Absolutely, extremely interventionist -- it's by no means the strictly neo-liberal formula that is creating their growth. In rich countries, the economic model has created enormous wealth for an economic elite. But for most people it's been status quo or worse. So that's not anything to brag about. We've gotten very good at naming that problem. It's taken a while. In the three-year trajectory that I'm writing about, it went from a critique of a few bad apple corporations, to a critique of privatization, to a critique of neo-liberalism as it's being enforced, to a deeper understanding that this is a stage of capitalism. That's a lot of what the protests have been doing, making intellectual connections between seemingly isolated cases, to outing a global system.
And the flip side of neo-liberal economic policies is the global crisis in representative democracy. That's why people started going after corporations in the first place, because around the world they felt they had lost the ear of the people they elected. As Ralph Nader said, we went into the streets of Seattle because we could no longer afford the price of admission in Washington.
I think that if we really come to terms with those twin crises, then we'll come up with alternatives. It's not just being driven to local politics because we've given up on federal or state politics but it's also basically a suspicion of centralized power. It's a suspicion of what happens whenever power is centralized -- whether it's centralized in a socialist state government or in a neo-liberal government or in a religious fundamentalist regime.
The reason we haven't moved beyond this point of naming what we're up against is because most of us feel we really don't have the opportunity. We're not strong enough to act yet. There's this idea that you work out your action plan and then you implement it, like a business plan. But I think political change happens through tremendous upheaval. There needs to be opportunity for there to be real innovation, i.e. we're not really going to move towards building alternatives until we really start to believe and actually have reason to believe that we're going to be able to implement it. Otherwise we're just sitting wanking, right?
That's why I'm obsessed with Argentina right now -- and I am obsessed, we're making a film about Argentina, we're moving there for six months from November to April. The idea is to follow how these twin crises have reached their apex in Argentina. You have the model child of the IMF in total disarray, failing, in every conceivable way. And then you have a rejection of the political class that is beyond anything I believe we've ever seen in history. It's so deep, it's actually changing the whole political narrative.
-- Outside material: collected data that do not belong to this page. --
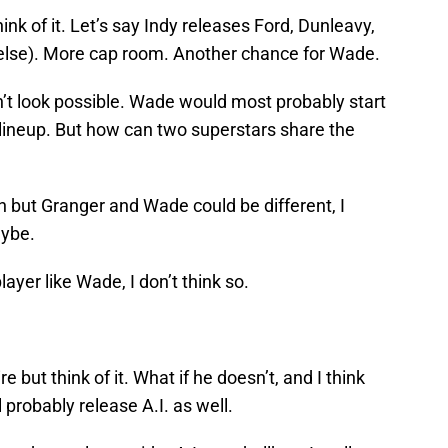
ink of it. Let’s say Indy releases Ford, Dunleavy,
lse). More cap room. Another chance for Wade.
esn’t look possible. Wade would most probably start
e lineup. But how can two superstars share the
 but Granger and Wade could be different, I
aybe.
ayer like Wade, I don’t think so.
e but think of it. What if he doesn’t, and I think
l probably release A.I. as well.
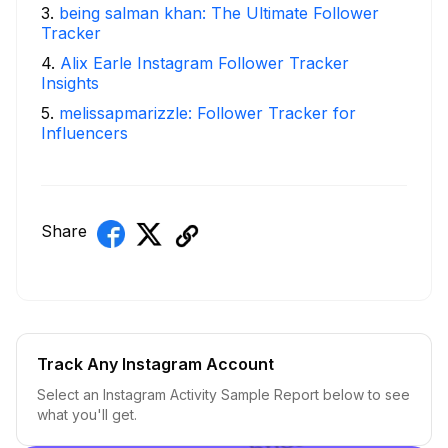
3
.
being salman khan: The Ultimate Follower
Tracker
4
.
Alix Earle Instagram Follower Tracker
Insights
5
.
melissapmarizzle: Follower Tracker for
Influencers
Share
Track Any Instagram Account
Select an Instagram Activity Sample Report below to see
what you'll get.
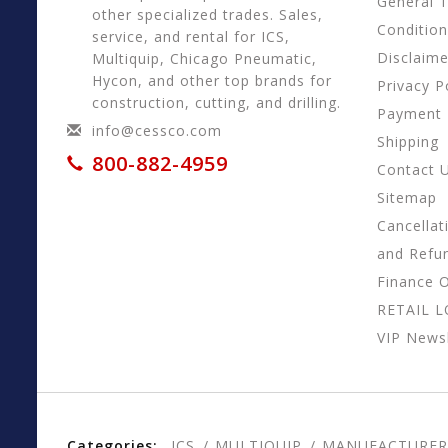
General 
other specialized trades. Sales,
Conditio
service, and rental for ICS,
Disclaime
Multiquip, Chicago Pneumatic,
Hycon, and other top brands for
Privacy P
construction, cutting, and drilling.
Payment
info@cessco.com
Shipping
800-882-4959
Contact 
Sitemap
Cancellat
and Refu
Finance 
RETAIL 
VIP Newsl
Categories:
ICS
MULTIQUIP
MANUFACTURER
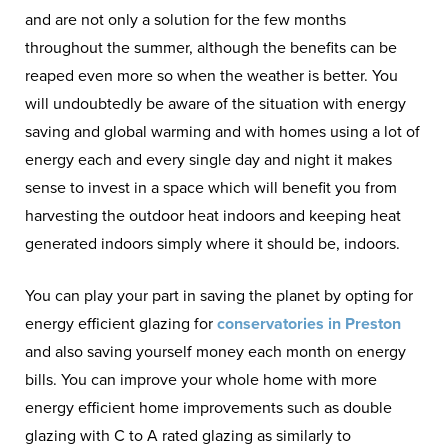
and are not only a solution for the few months
throughout the summer, although the benefits can be
reaped even more so when the weather is better. You
will undoubtedly be aware of the situation with energy
saving and global warming and with homes using a lot of
energy each and every single day and night it makes
sense to invest in a space which will benefit you from
harvesting the outdoor heat indoors and keeping heat
generated indoors simply where it should be, indoors.
You can play your part in saving the planet by opting for
energy efficient glazing for
conservatories in Preston
and also saving yourself money each month on energy
bills. You can improve your whole home with more
energy efficient home improvements such as double
glazing with C to A rated glazing as similarly to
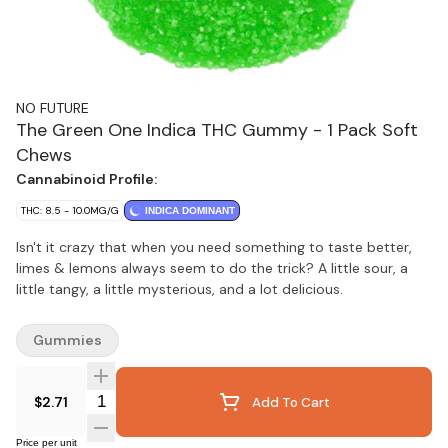
NO FUTURE
The Green One Indica THC Gummy - 1 Pack Soft
Chews
Cannabinoid Profile:
THC: 8.5 - 10.0MG/G
INDICA DOMINANT
Isn't it crazy that when you need something to taste better,
limes & lemons always seem to do the trick? A little sour, a
little tangy, a little mysterious, and a lot delicious.
Gummies
Quantity Selector
$2.71
Add To Cart
Price per unit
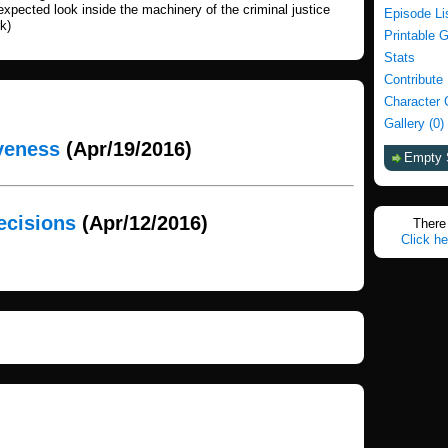
expected look inside the machinery of the criminal justice
Episode Li
k)
Printable 
Stats
Contribute
Character 
Gallery (0)
iveness
(Apr/19/2016)
Empty 
ecisions
(Apr/12/2016)
There 
Click he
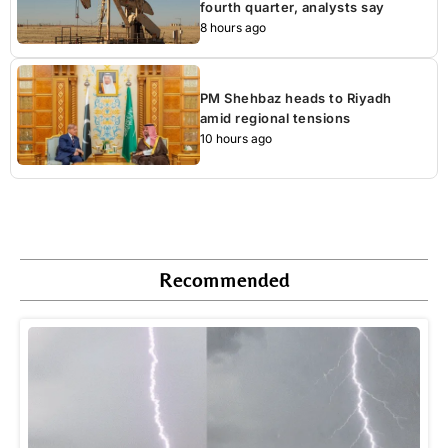
fourth quarter, analysts say
8 hours ago
PM Shehbaz heads to Riyadh
amid regional tensions
10 hours ago
Recommended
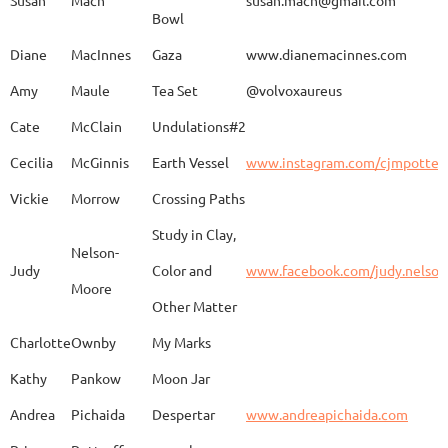
Bowl
Caroline
Dechert
Obvara Candlesticks
Diane
MacInnes
Gaza
www.dianemacinnes.com
Amy
Maule
Tea Set
@volvoxaureus
JoAnne
DeKeuster
Tree
www.
Cate
McClain
Undulations#2
Cecilia
McGinnis
Earth Vessel
www.instagram.com/cjmpotter
Vickie
Morrow
Crossing Paths
Kevin
DeKeuster
Untitled
www.
Study in Clay,
Nelson-
Judy
Color and
www.facebook.com/judy.nelso
Moore
Other Matter
Jan
Dorris
Fun with Raku
www.
Charlotte
Ownby
My Marks
Kathy
Pankow
Moon Jar
Joan
Eichelberger
Joy
Drjo
Andrea
Pichaida
Despertar
www.andreapichaida.com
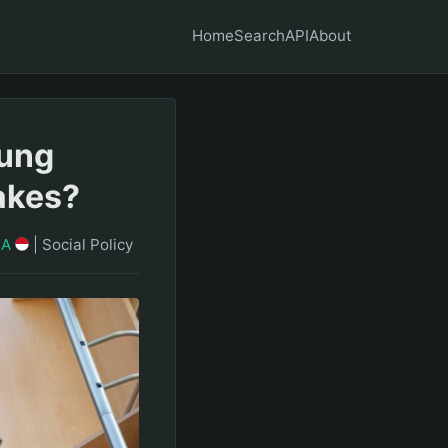
Home
Search
API
About
oung
akes?
IA
|
Social Policy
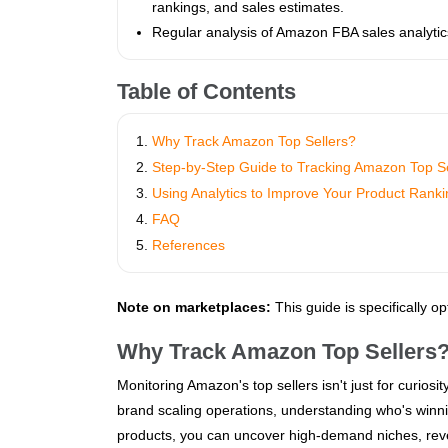
rankings, and sales estimates.
Regular analysis of Amazon FBA sales analytics
Table of Contents
Why Track Amazon Top Sellers?
Step-by-Step Guide to Tracking Amazon Top Se
Using Analytics to Improve Your Product Rank
FAQ
References
Note on marketplaces:
This guide is specifically o
Why Track Amazon Top Sellers
Monitoring Amazon's top sellers isn't just for curiosi
brand scaling operations, understanding who's winn
products, you can uncover high-demand niches, rever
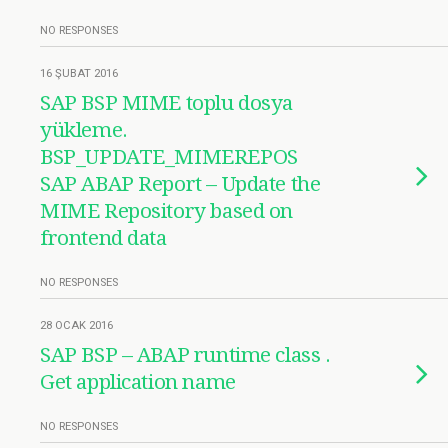
NO RESPONSES
16 ŞUBAT 2016
SAP BSP MIME toplu dosya
yükleme.
BSP_UPDATE_MIMEREPOS
SAP ABAP Report – Update the
MIME Repository based on
frontend data
NO RESPONSES
28 OCAK 2016
SAP BSP – ABAP runtime class .
Get application name
NO RESPONSES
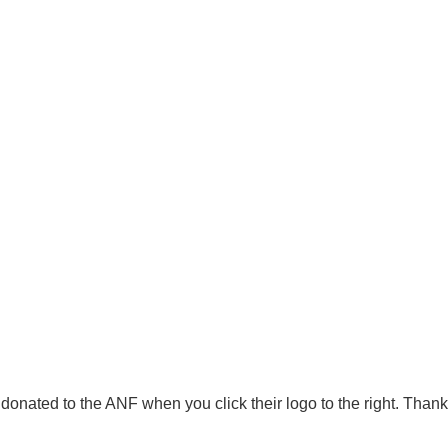
onated to the ANF when you click their logo to the right. Thank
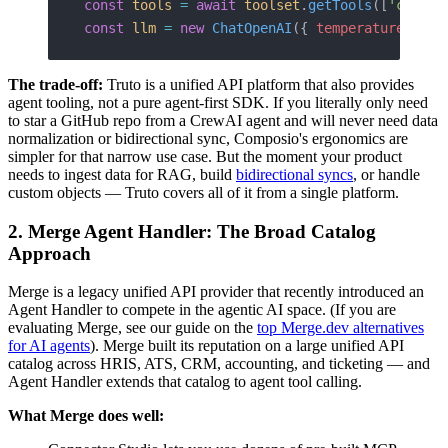
const
 tools
 =
 await
 toolset
.
getTools
([
'crm'
])
const
 llm
 =
 new
 ChatOpenAI
({ 
temperature
: 
0
 }
The trade-off:
Truto is a unified API platform that also provides
agent tooling, not a pure agent-first SDK. If you literally only need
to star a GitHub repo from a CrewAI agent and will never need data
normalization or bidirectional sync, Composio's ergonomics are
simpler for that narrow use case. But the moment your product
needs to ingest data for RAG, build
bidirectional syncs
, or handle
custom objects — Truto covers all of it from a single platform.
2. Merge Agent Handler: The Broad Catalog
Approach
Merge is a legacy unified API provider that recently introduced an
Agent Handler to compete in the agentic AI space. (If you are
evaluating Merge, see our guide on the
top Merge.dev alternatives
for AI agents
). Merge built its reputation on a large unified API
catalog across HRIS, ATS, CRM, accounting, and ticketing — and
Agent Handler extends that catalog to agent tool calling.
What Merge does well:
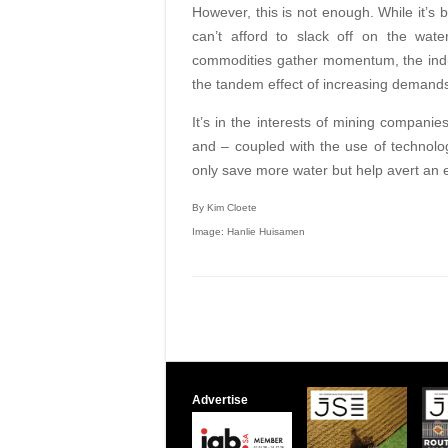
However, this is not enough. While it’s
can’t afford to slack off on the wate
commodities gather momentum, the indus
the tandem effect of increasing demands
It’s in the interests of mining companie
and – coupled with the use of technol
only save more water but help avert an epi
By Kim Cloete
Image: Hanlie Huisamen
Advertise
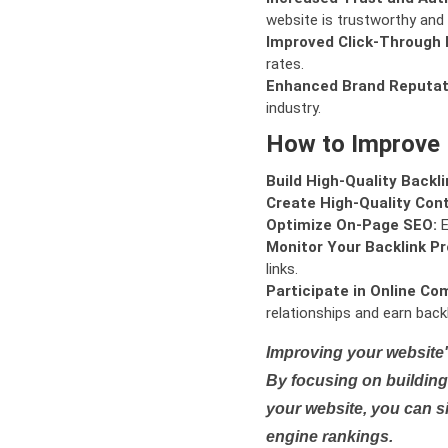
website is trustworthy and 
Improved Click-Through 
rates.
Enhanced Brand Reputat
industry.
How to Improve
Build High-Quality Backli
Create High-Quality Con
Optimize On-Page SEO:
E
Monitor Your Backlink Pro
links.
Participate in Online Co
relationships and earn backl
Improving your website'
By focusing on building 
your website, you can s
engine rankings.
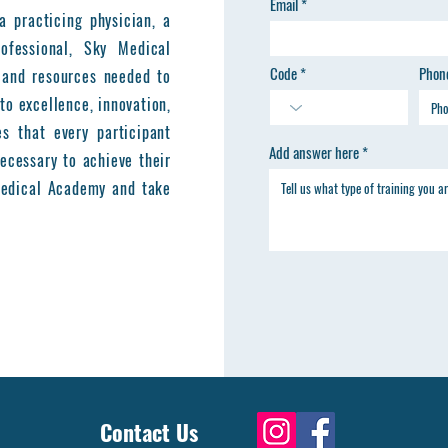
Email
a practicing physician, a
ofessional, Sky Medical
Code
Phon
 and resources needed to
to excellence, innovation,
es that every participant
Add answer here
ecessary to achieve their
 Medical Academy and take
Contact Us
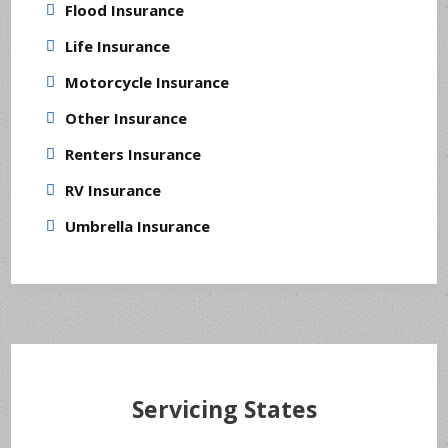
Flood Insurance
Life Insurance
Motorcycle Insurance
Other Insurance
Renters Insurance
RV Insurance
Umbrella Insurance
Servicing States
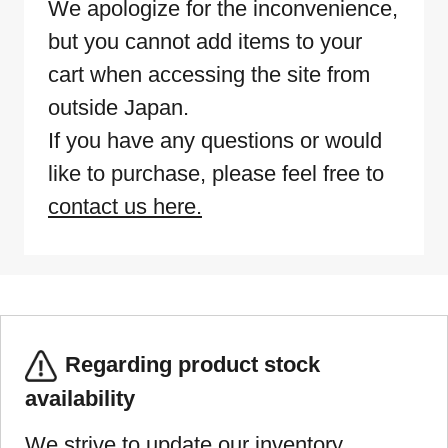
We apologize for the inconvenience,
but you cannot add items to your
cart when accessing the site from
outside Japan.
If you have any questions or would
like to purchase, please feel free to
contact us here.
Regarding product stock
availability
We strive to update our inventory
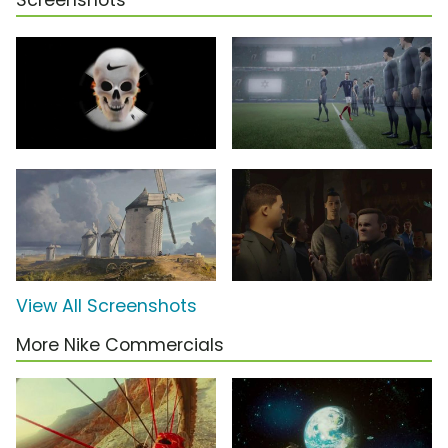
Screenshots
View All Screenshots
More Nike Commercials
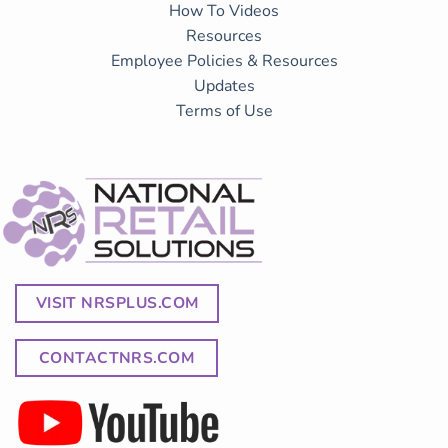
How To Videos
Resources
Employee Policies & Resources
Updates
Terms of Use
VISIT NRSPLUS.COM
CONTACTNRS.COM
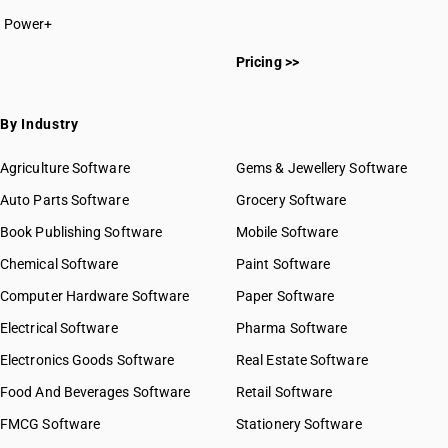
Power+
Pricing >>
By Industry
Agriculture Software
Gems & Jewellery Software
Auto Parts Software
Grocery Software
Book Publishing Software
Mobile Software
Chemical Software
Paint Software
Computer Hardware Software
Paper Software
Electrical Software
Pharma Software
Electronics Goods Software
Real Estate Software
Food And Beverages Software
Retail Software
FMCG Software
Stationery Software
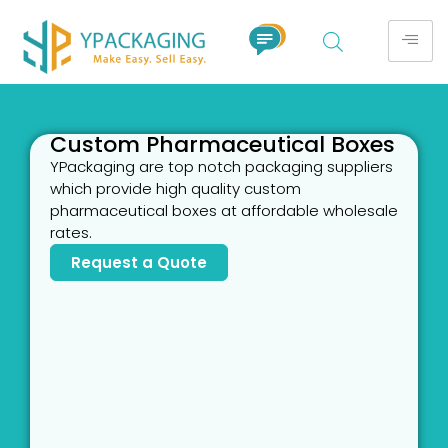
Custom Pharmaceutical Boxes
YPackaging are top notch packaging suppliers
which provide high quality custom
pharmaceutical boxes at affordable wholesale
rates.
Request a Quote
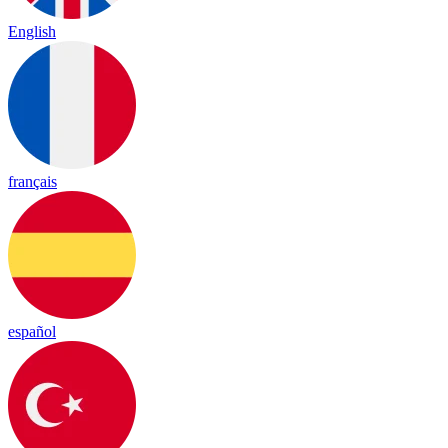
English
français
español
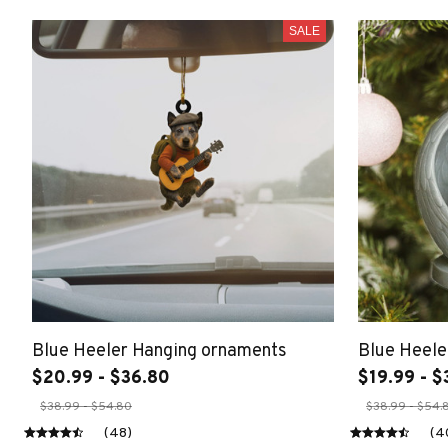
SALE
Blue Heeler Hanging ornaments
Blue Heele
$20.99 - $36.80
$19.99 - $
$38.99 - $54.80
$38.99 - $54.
(48)
(4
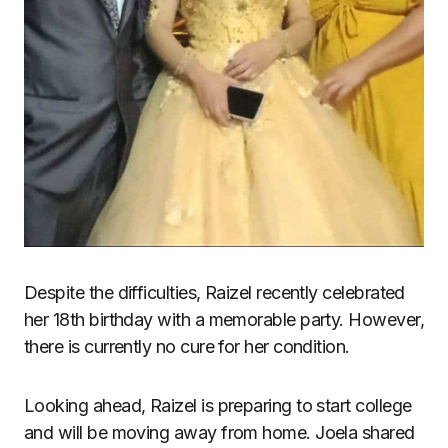
Despite the difficulties, Raizel recently celebrated
her 18th birthday with a memorable party. However,
there is currently no cure for her condition.
Looking ahead, Raizel is preparing to start college
and will be moving away from home. Joela shared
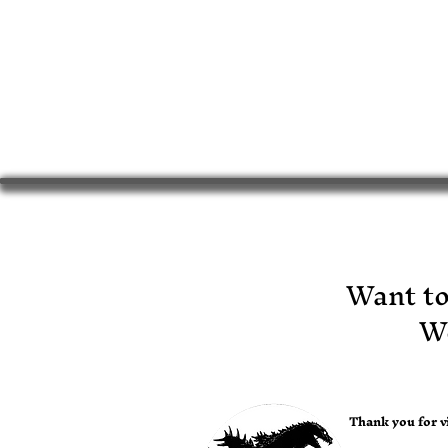
​Want t
Wo
Thank you for vi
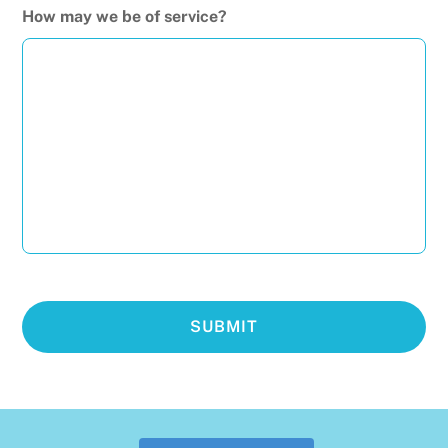
How may we be of service?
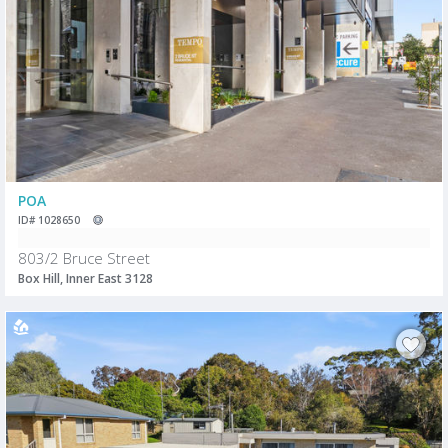
POA
ID# 1028650
803/2 Bruce Street
Box Hill, Inner East 3128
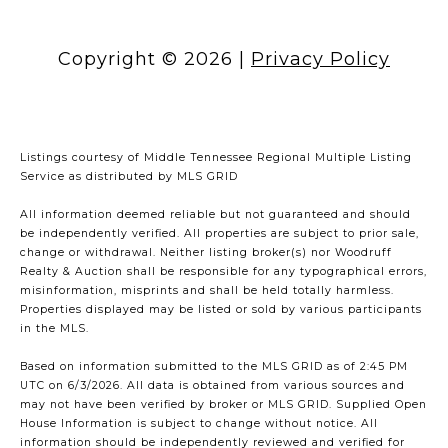
Copyright ©
2026
|
Privacy Policy
Listings courtesy of
Middle Tennessee Regional Multiple Listing
Service
as distributed by MLS GRID
All information deemed reliable but not guaranteed and should
be independently verified. All properties are subject to prior sale,
change or withdrawal. Neither listing broker(s) nor Woodruff
Realty & Auction shall be responsible for any typographical errors,
misinformation, misprints and shall be held totally harmless.
Properties displayed may be listed or sold by various participants
in the MLS.
Based on information submitted to the MLS GRID as of 2:45 PM
UTC on 6/3/2026. All data is obtained from various sources and
may not have been verified by broker or MLS GRID. Supplied Open
House Information is subject to change without notice. All
information should be independently reviewed and verified for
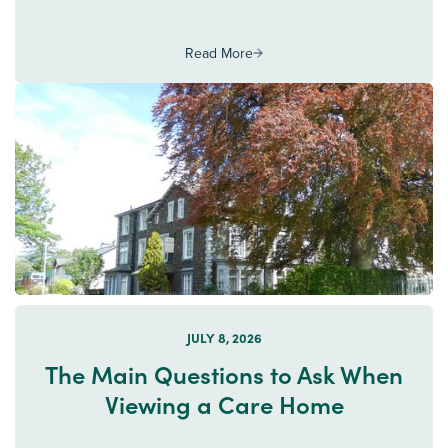
Read More
JULY 8, 2026
The Main Questions to Ask When
Viewing a Care Home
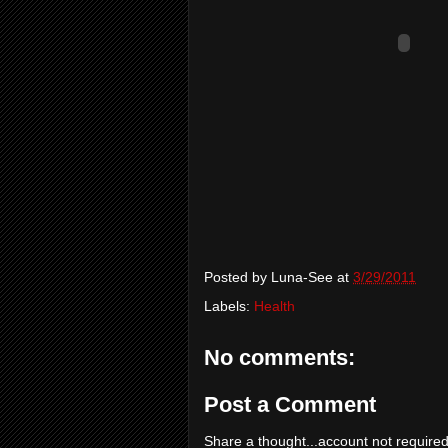
Posted by
Luna-See
at
3/29/2011
Labels:
Health
No comments:
Post a Comment
Share a thought...account not required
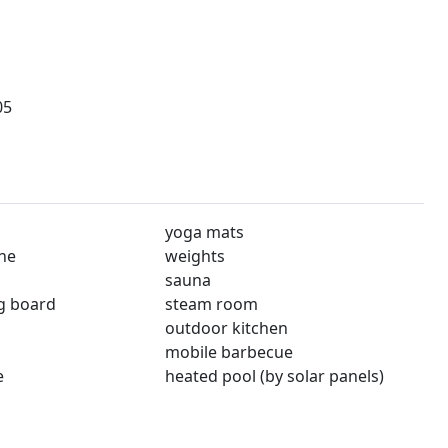
05
yoga mats
ne
weights
sauna
ng board
steam room
outdoor kitchen
mobile barbecue
e
heated pool (by solar panels)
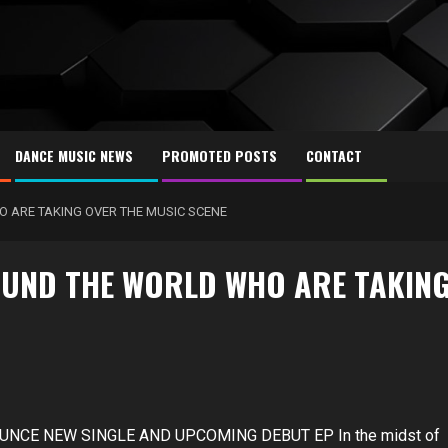
DANCE MUSIC NEWS
PROMOTED POSTS
CONTACT
O ARE TAKING OVER THE MUSIC SCENE
OUND THE WORLD WHO ARE TAKIN
UNCE NEW SINGLE AND UPCOMING DEBUT EP In the midst of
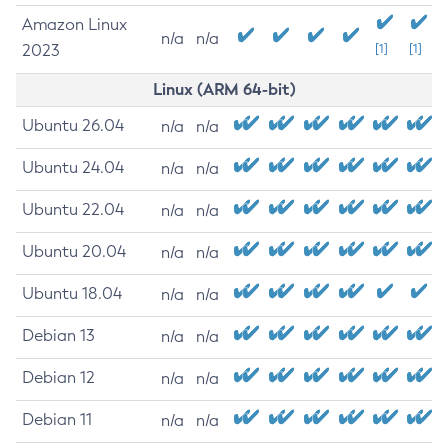
Amazon Linux
n/a
n/a
2023
[1]
[1]
Linux (ARM 64-bit)
Ubuntu 26.04
n/a
n/a
Ubuntu 24.04
n/a
n/a
Ubuntu 22.04
n/a
n/a
Ubuntu 20.04
n/a
n/a
Ubuntu 18.04
n/a
n/a
Debian 13
n/a
n/a
Debian 12
n/a
n/a
Debian 11
n/a
n/a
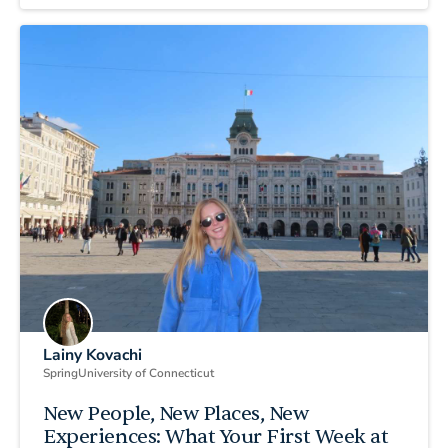
Lainy Kovachi
Spring
University of Connecticut
New People, New Places, New
Experiences: What Your First Week at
The slogan on the streets of Argentina is "Que se vayan todos!" It's everyone, everyone out! It's chanted at every level of government, it's chanted at corporations, at privatized electrical companies at the supreme court, every institution that represents any kind of institutionalized power. It's a total loss of faith in delegation.
I believe that because of the depth of the crisis there, through the process of engaging with an election campaign, the grassroots movement -- the piqueteros, the neighborhood assemblies -- are going to come up with a kind of a template for change. I'm not saying they're going to win the election and that the country is going to be run by neighborhood assemblies, although that would be great. But the level of mobilization in Argentina is unlike anything I've ever seen before. And I think that in trying to do this, they're going to take this debate light years forward. They're going to paint a picture for us the rest of the world about what another system would look like.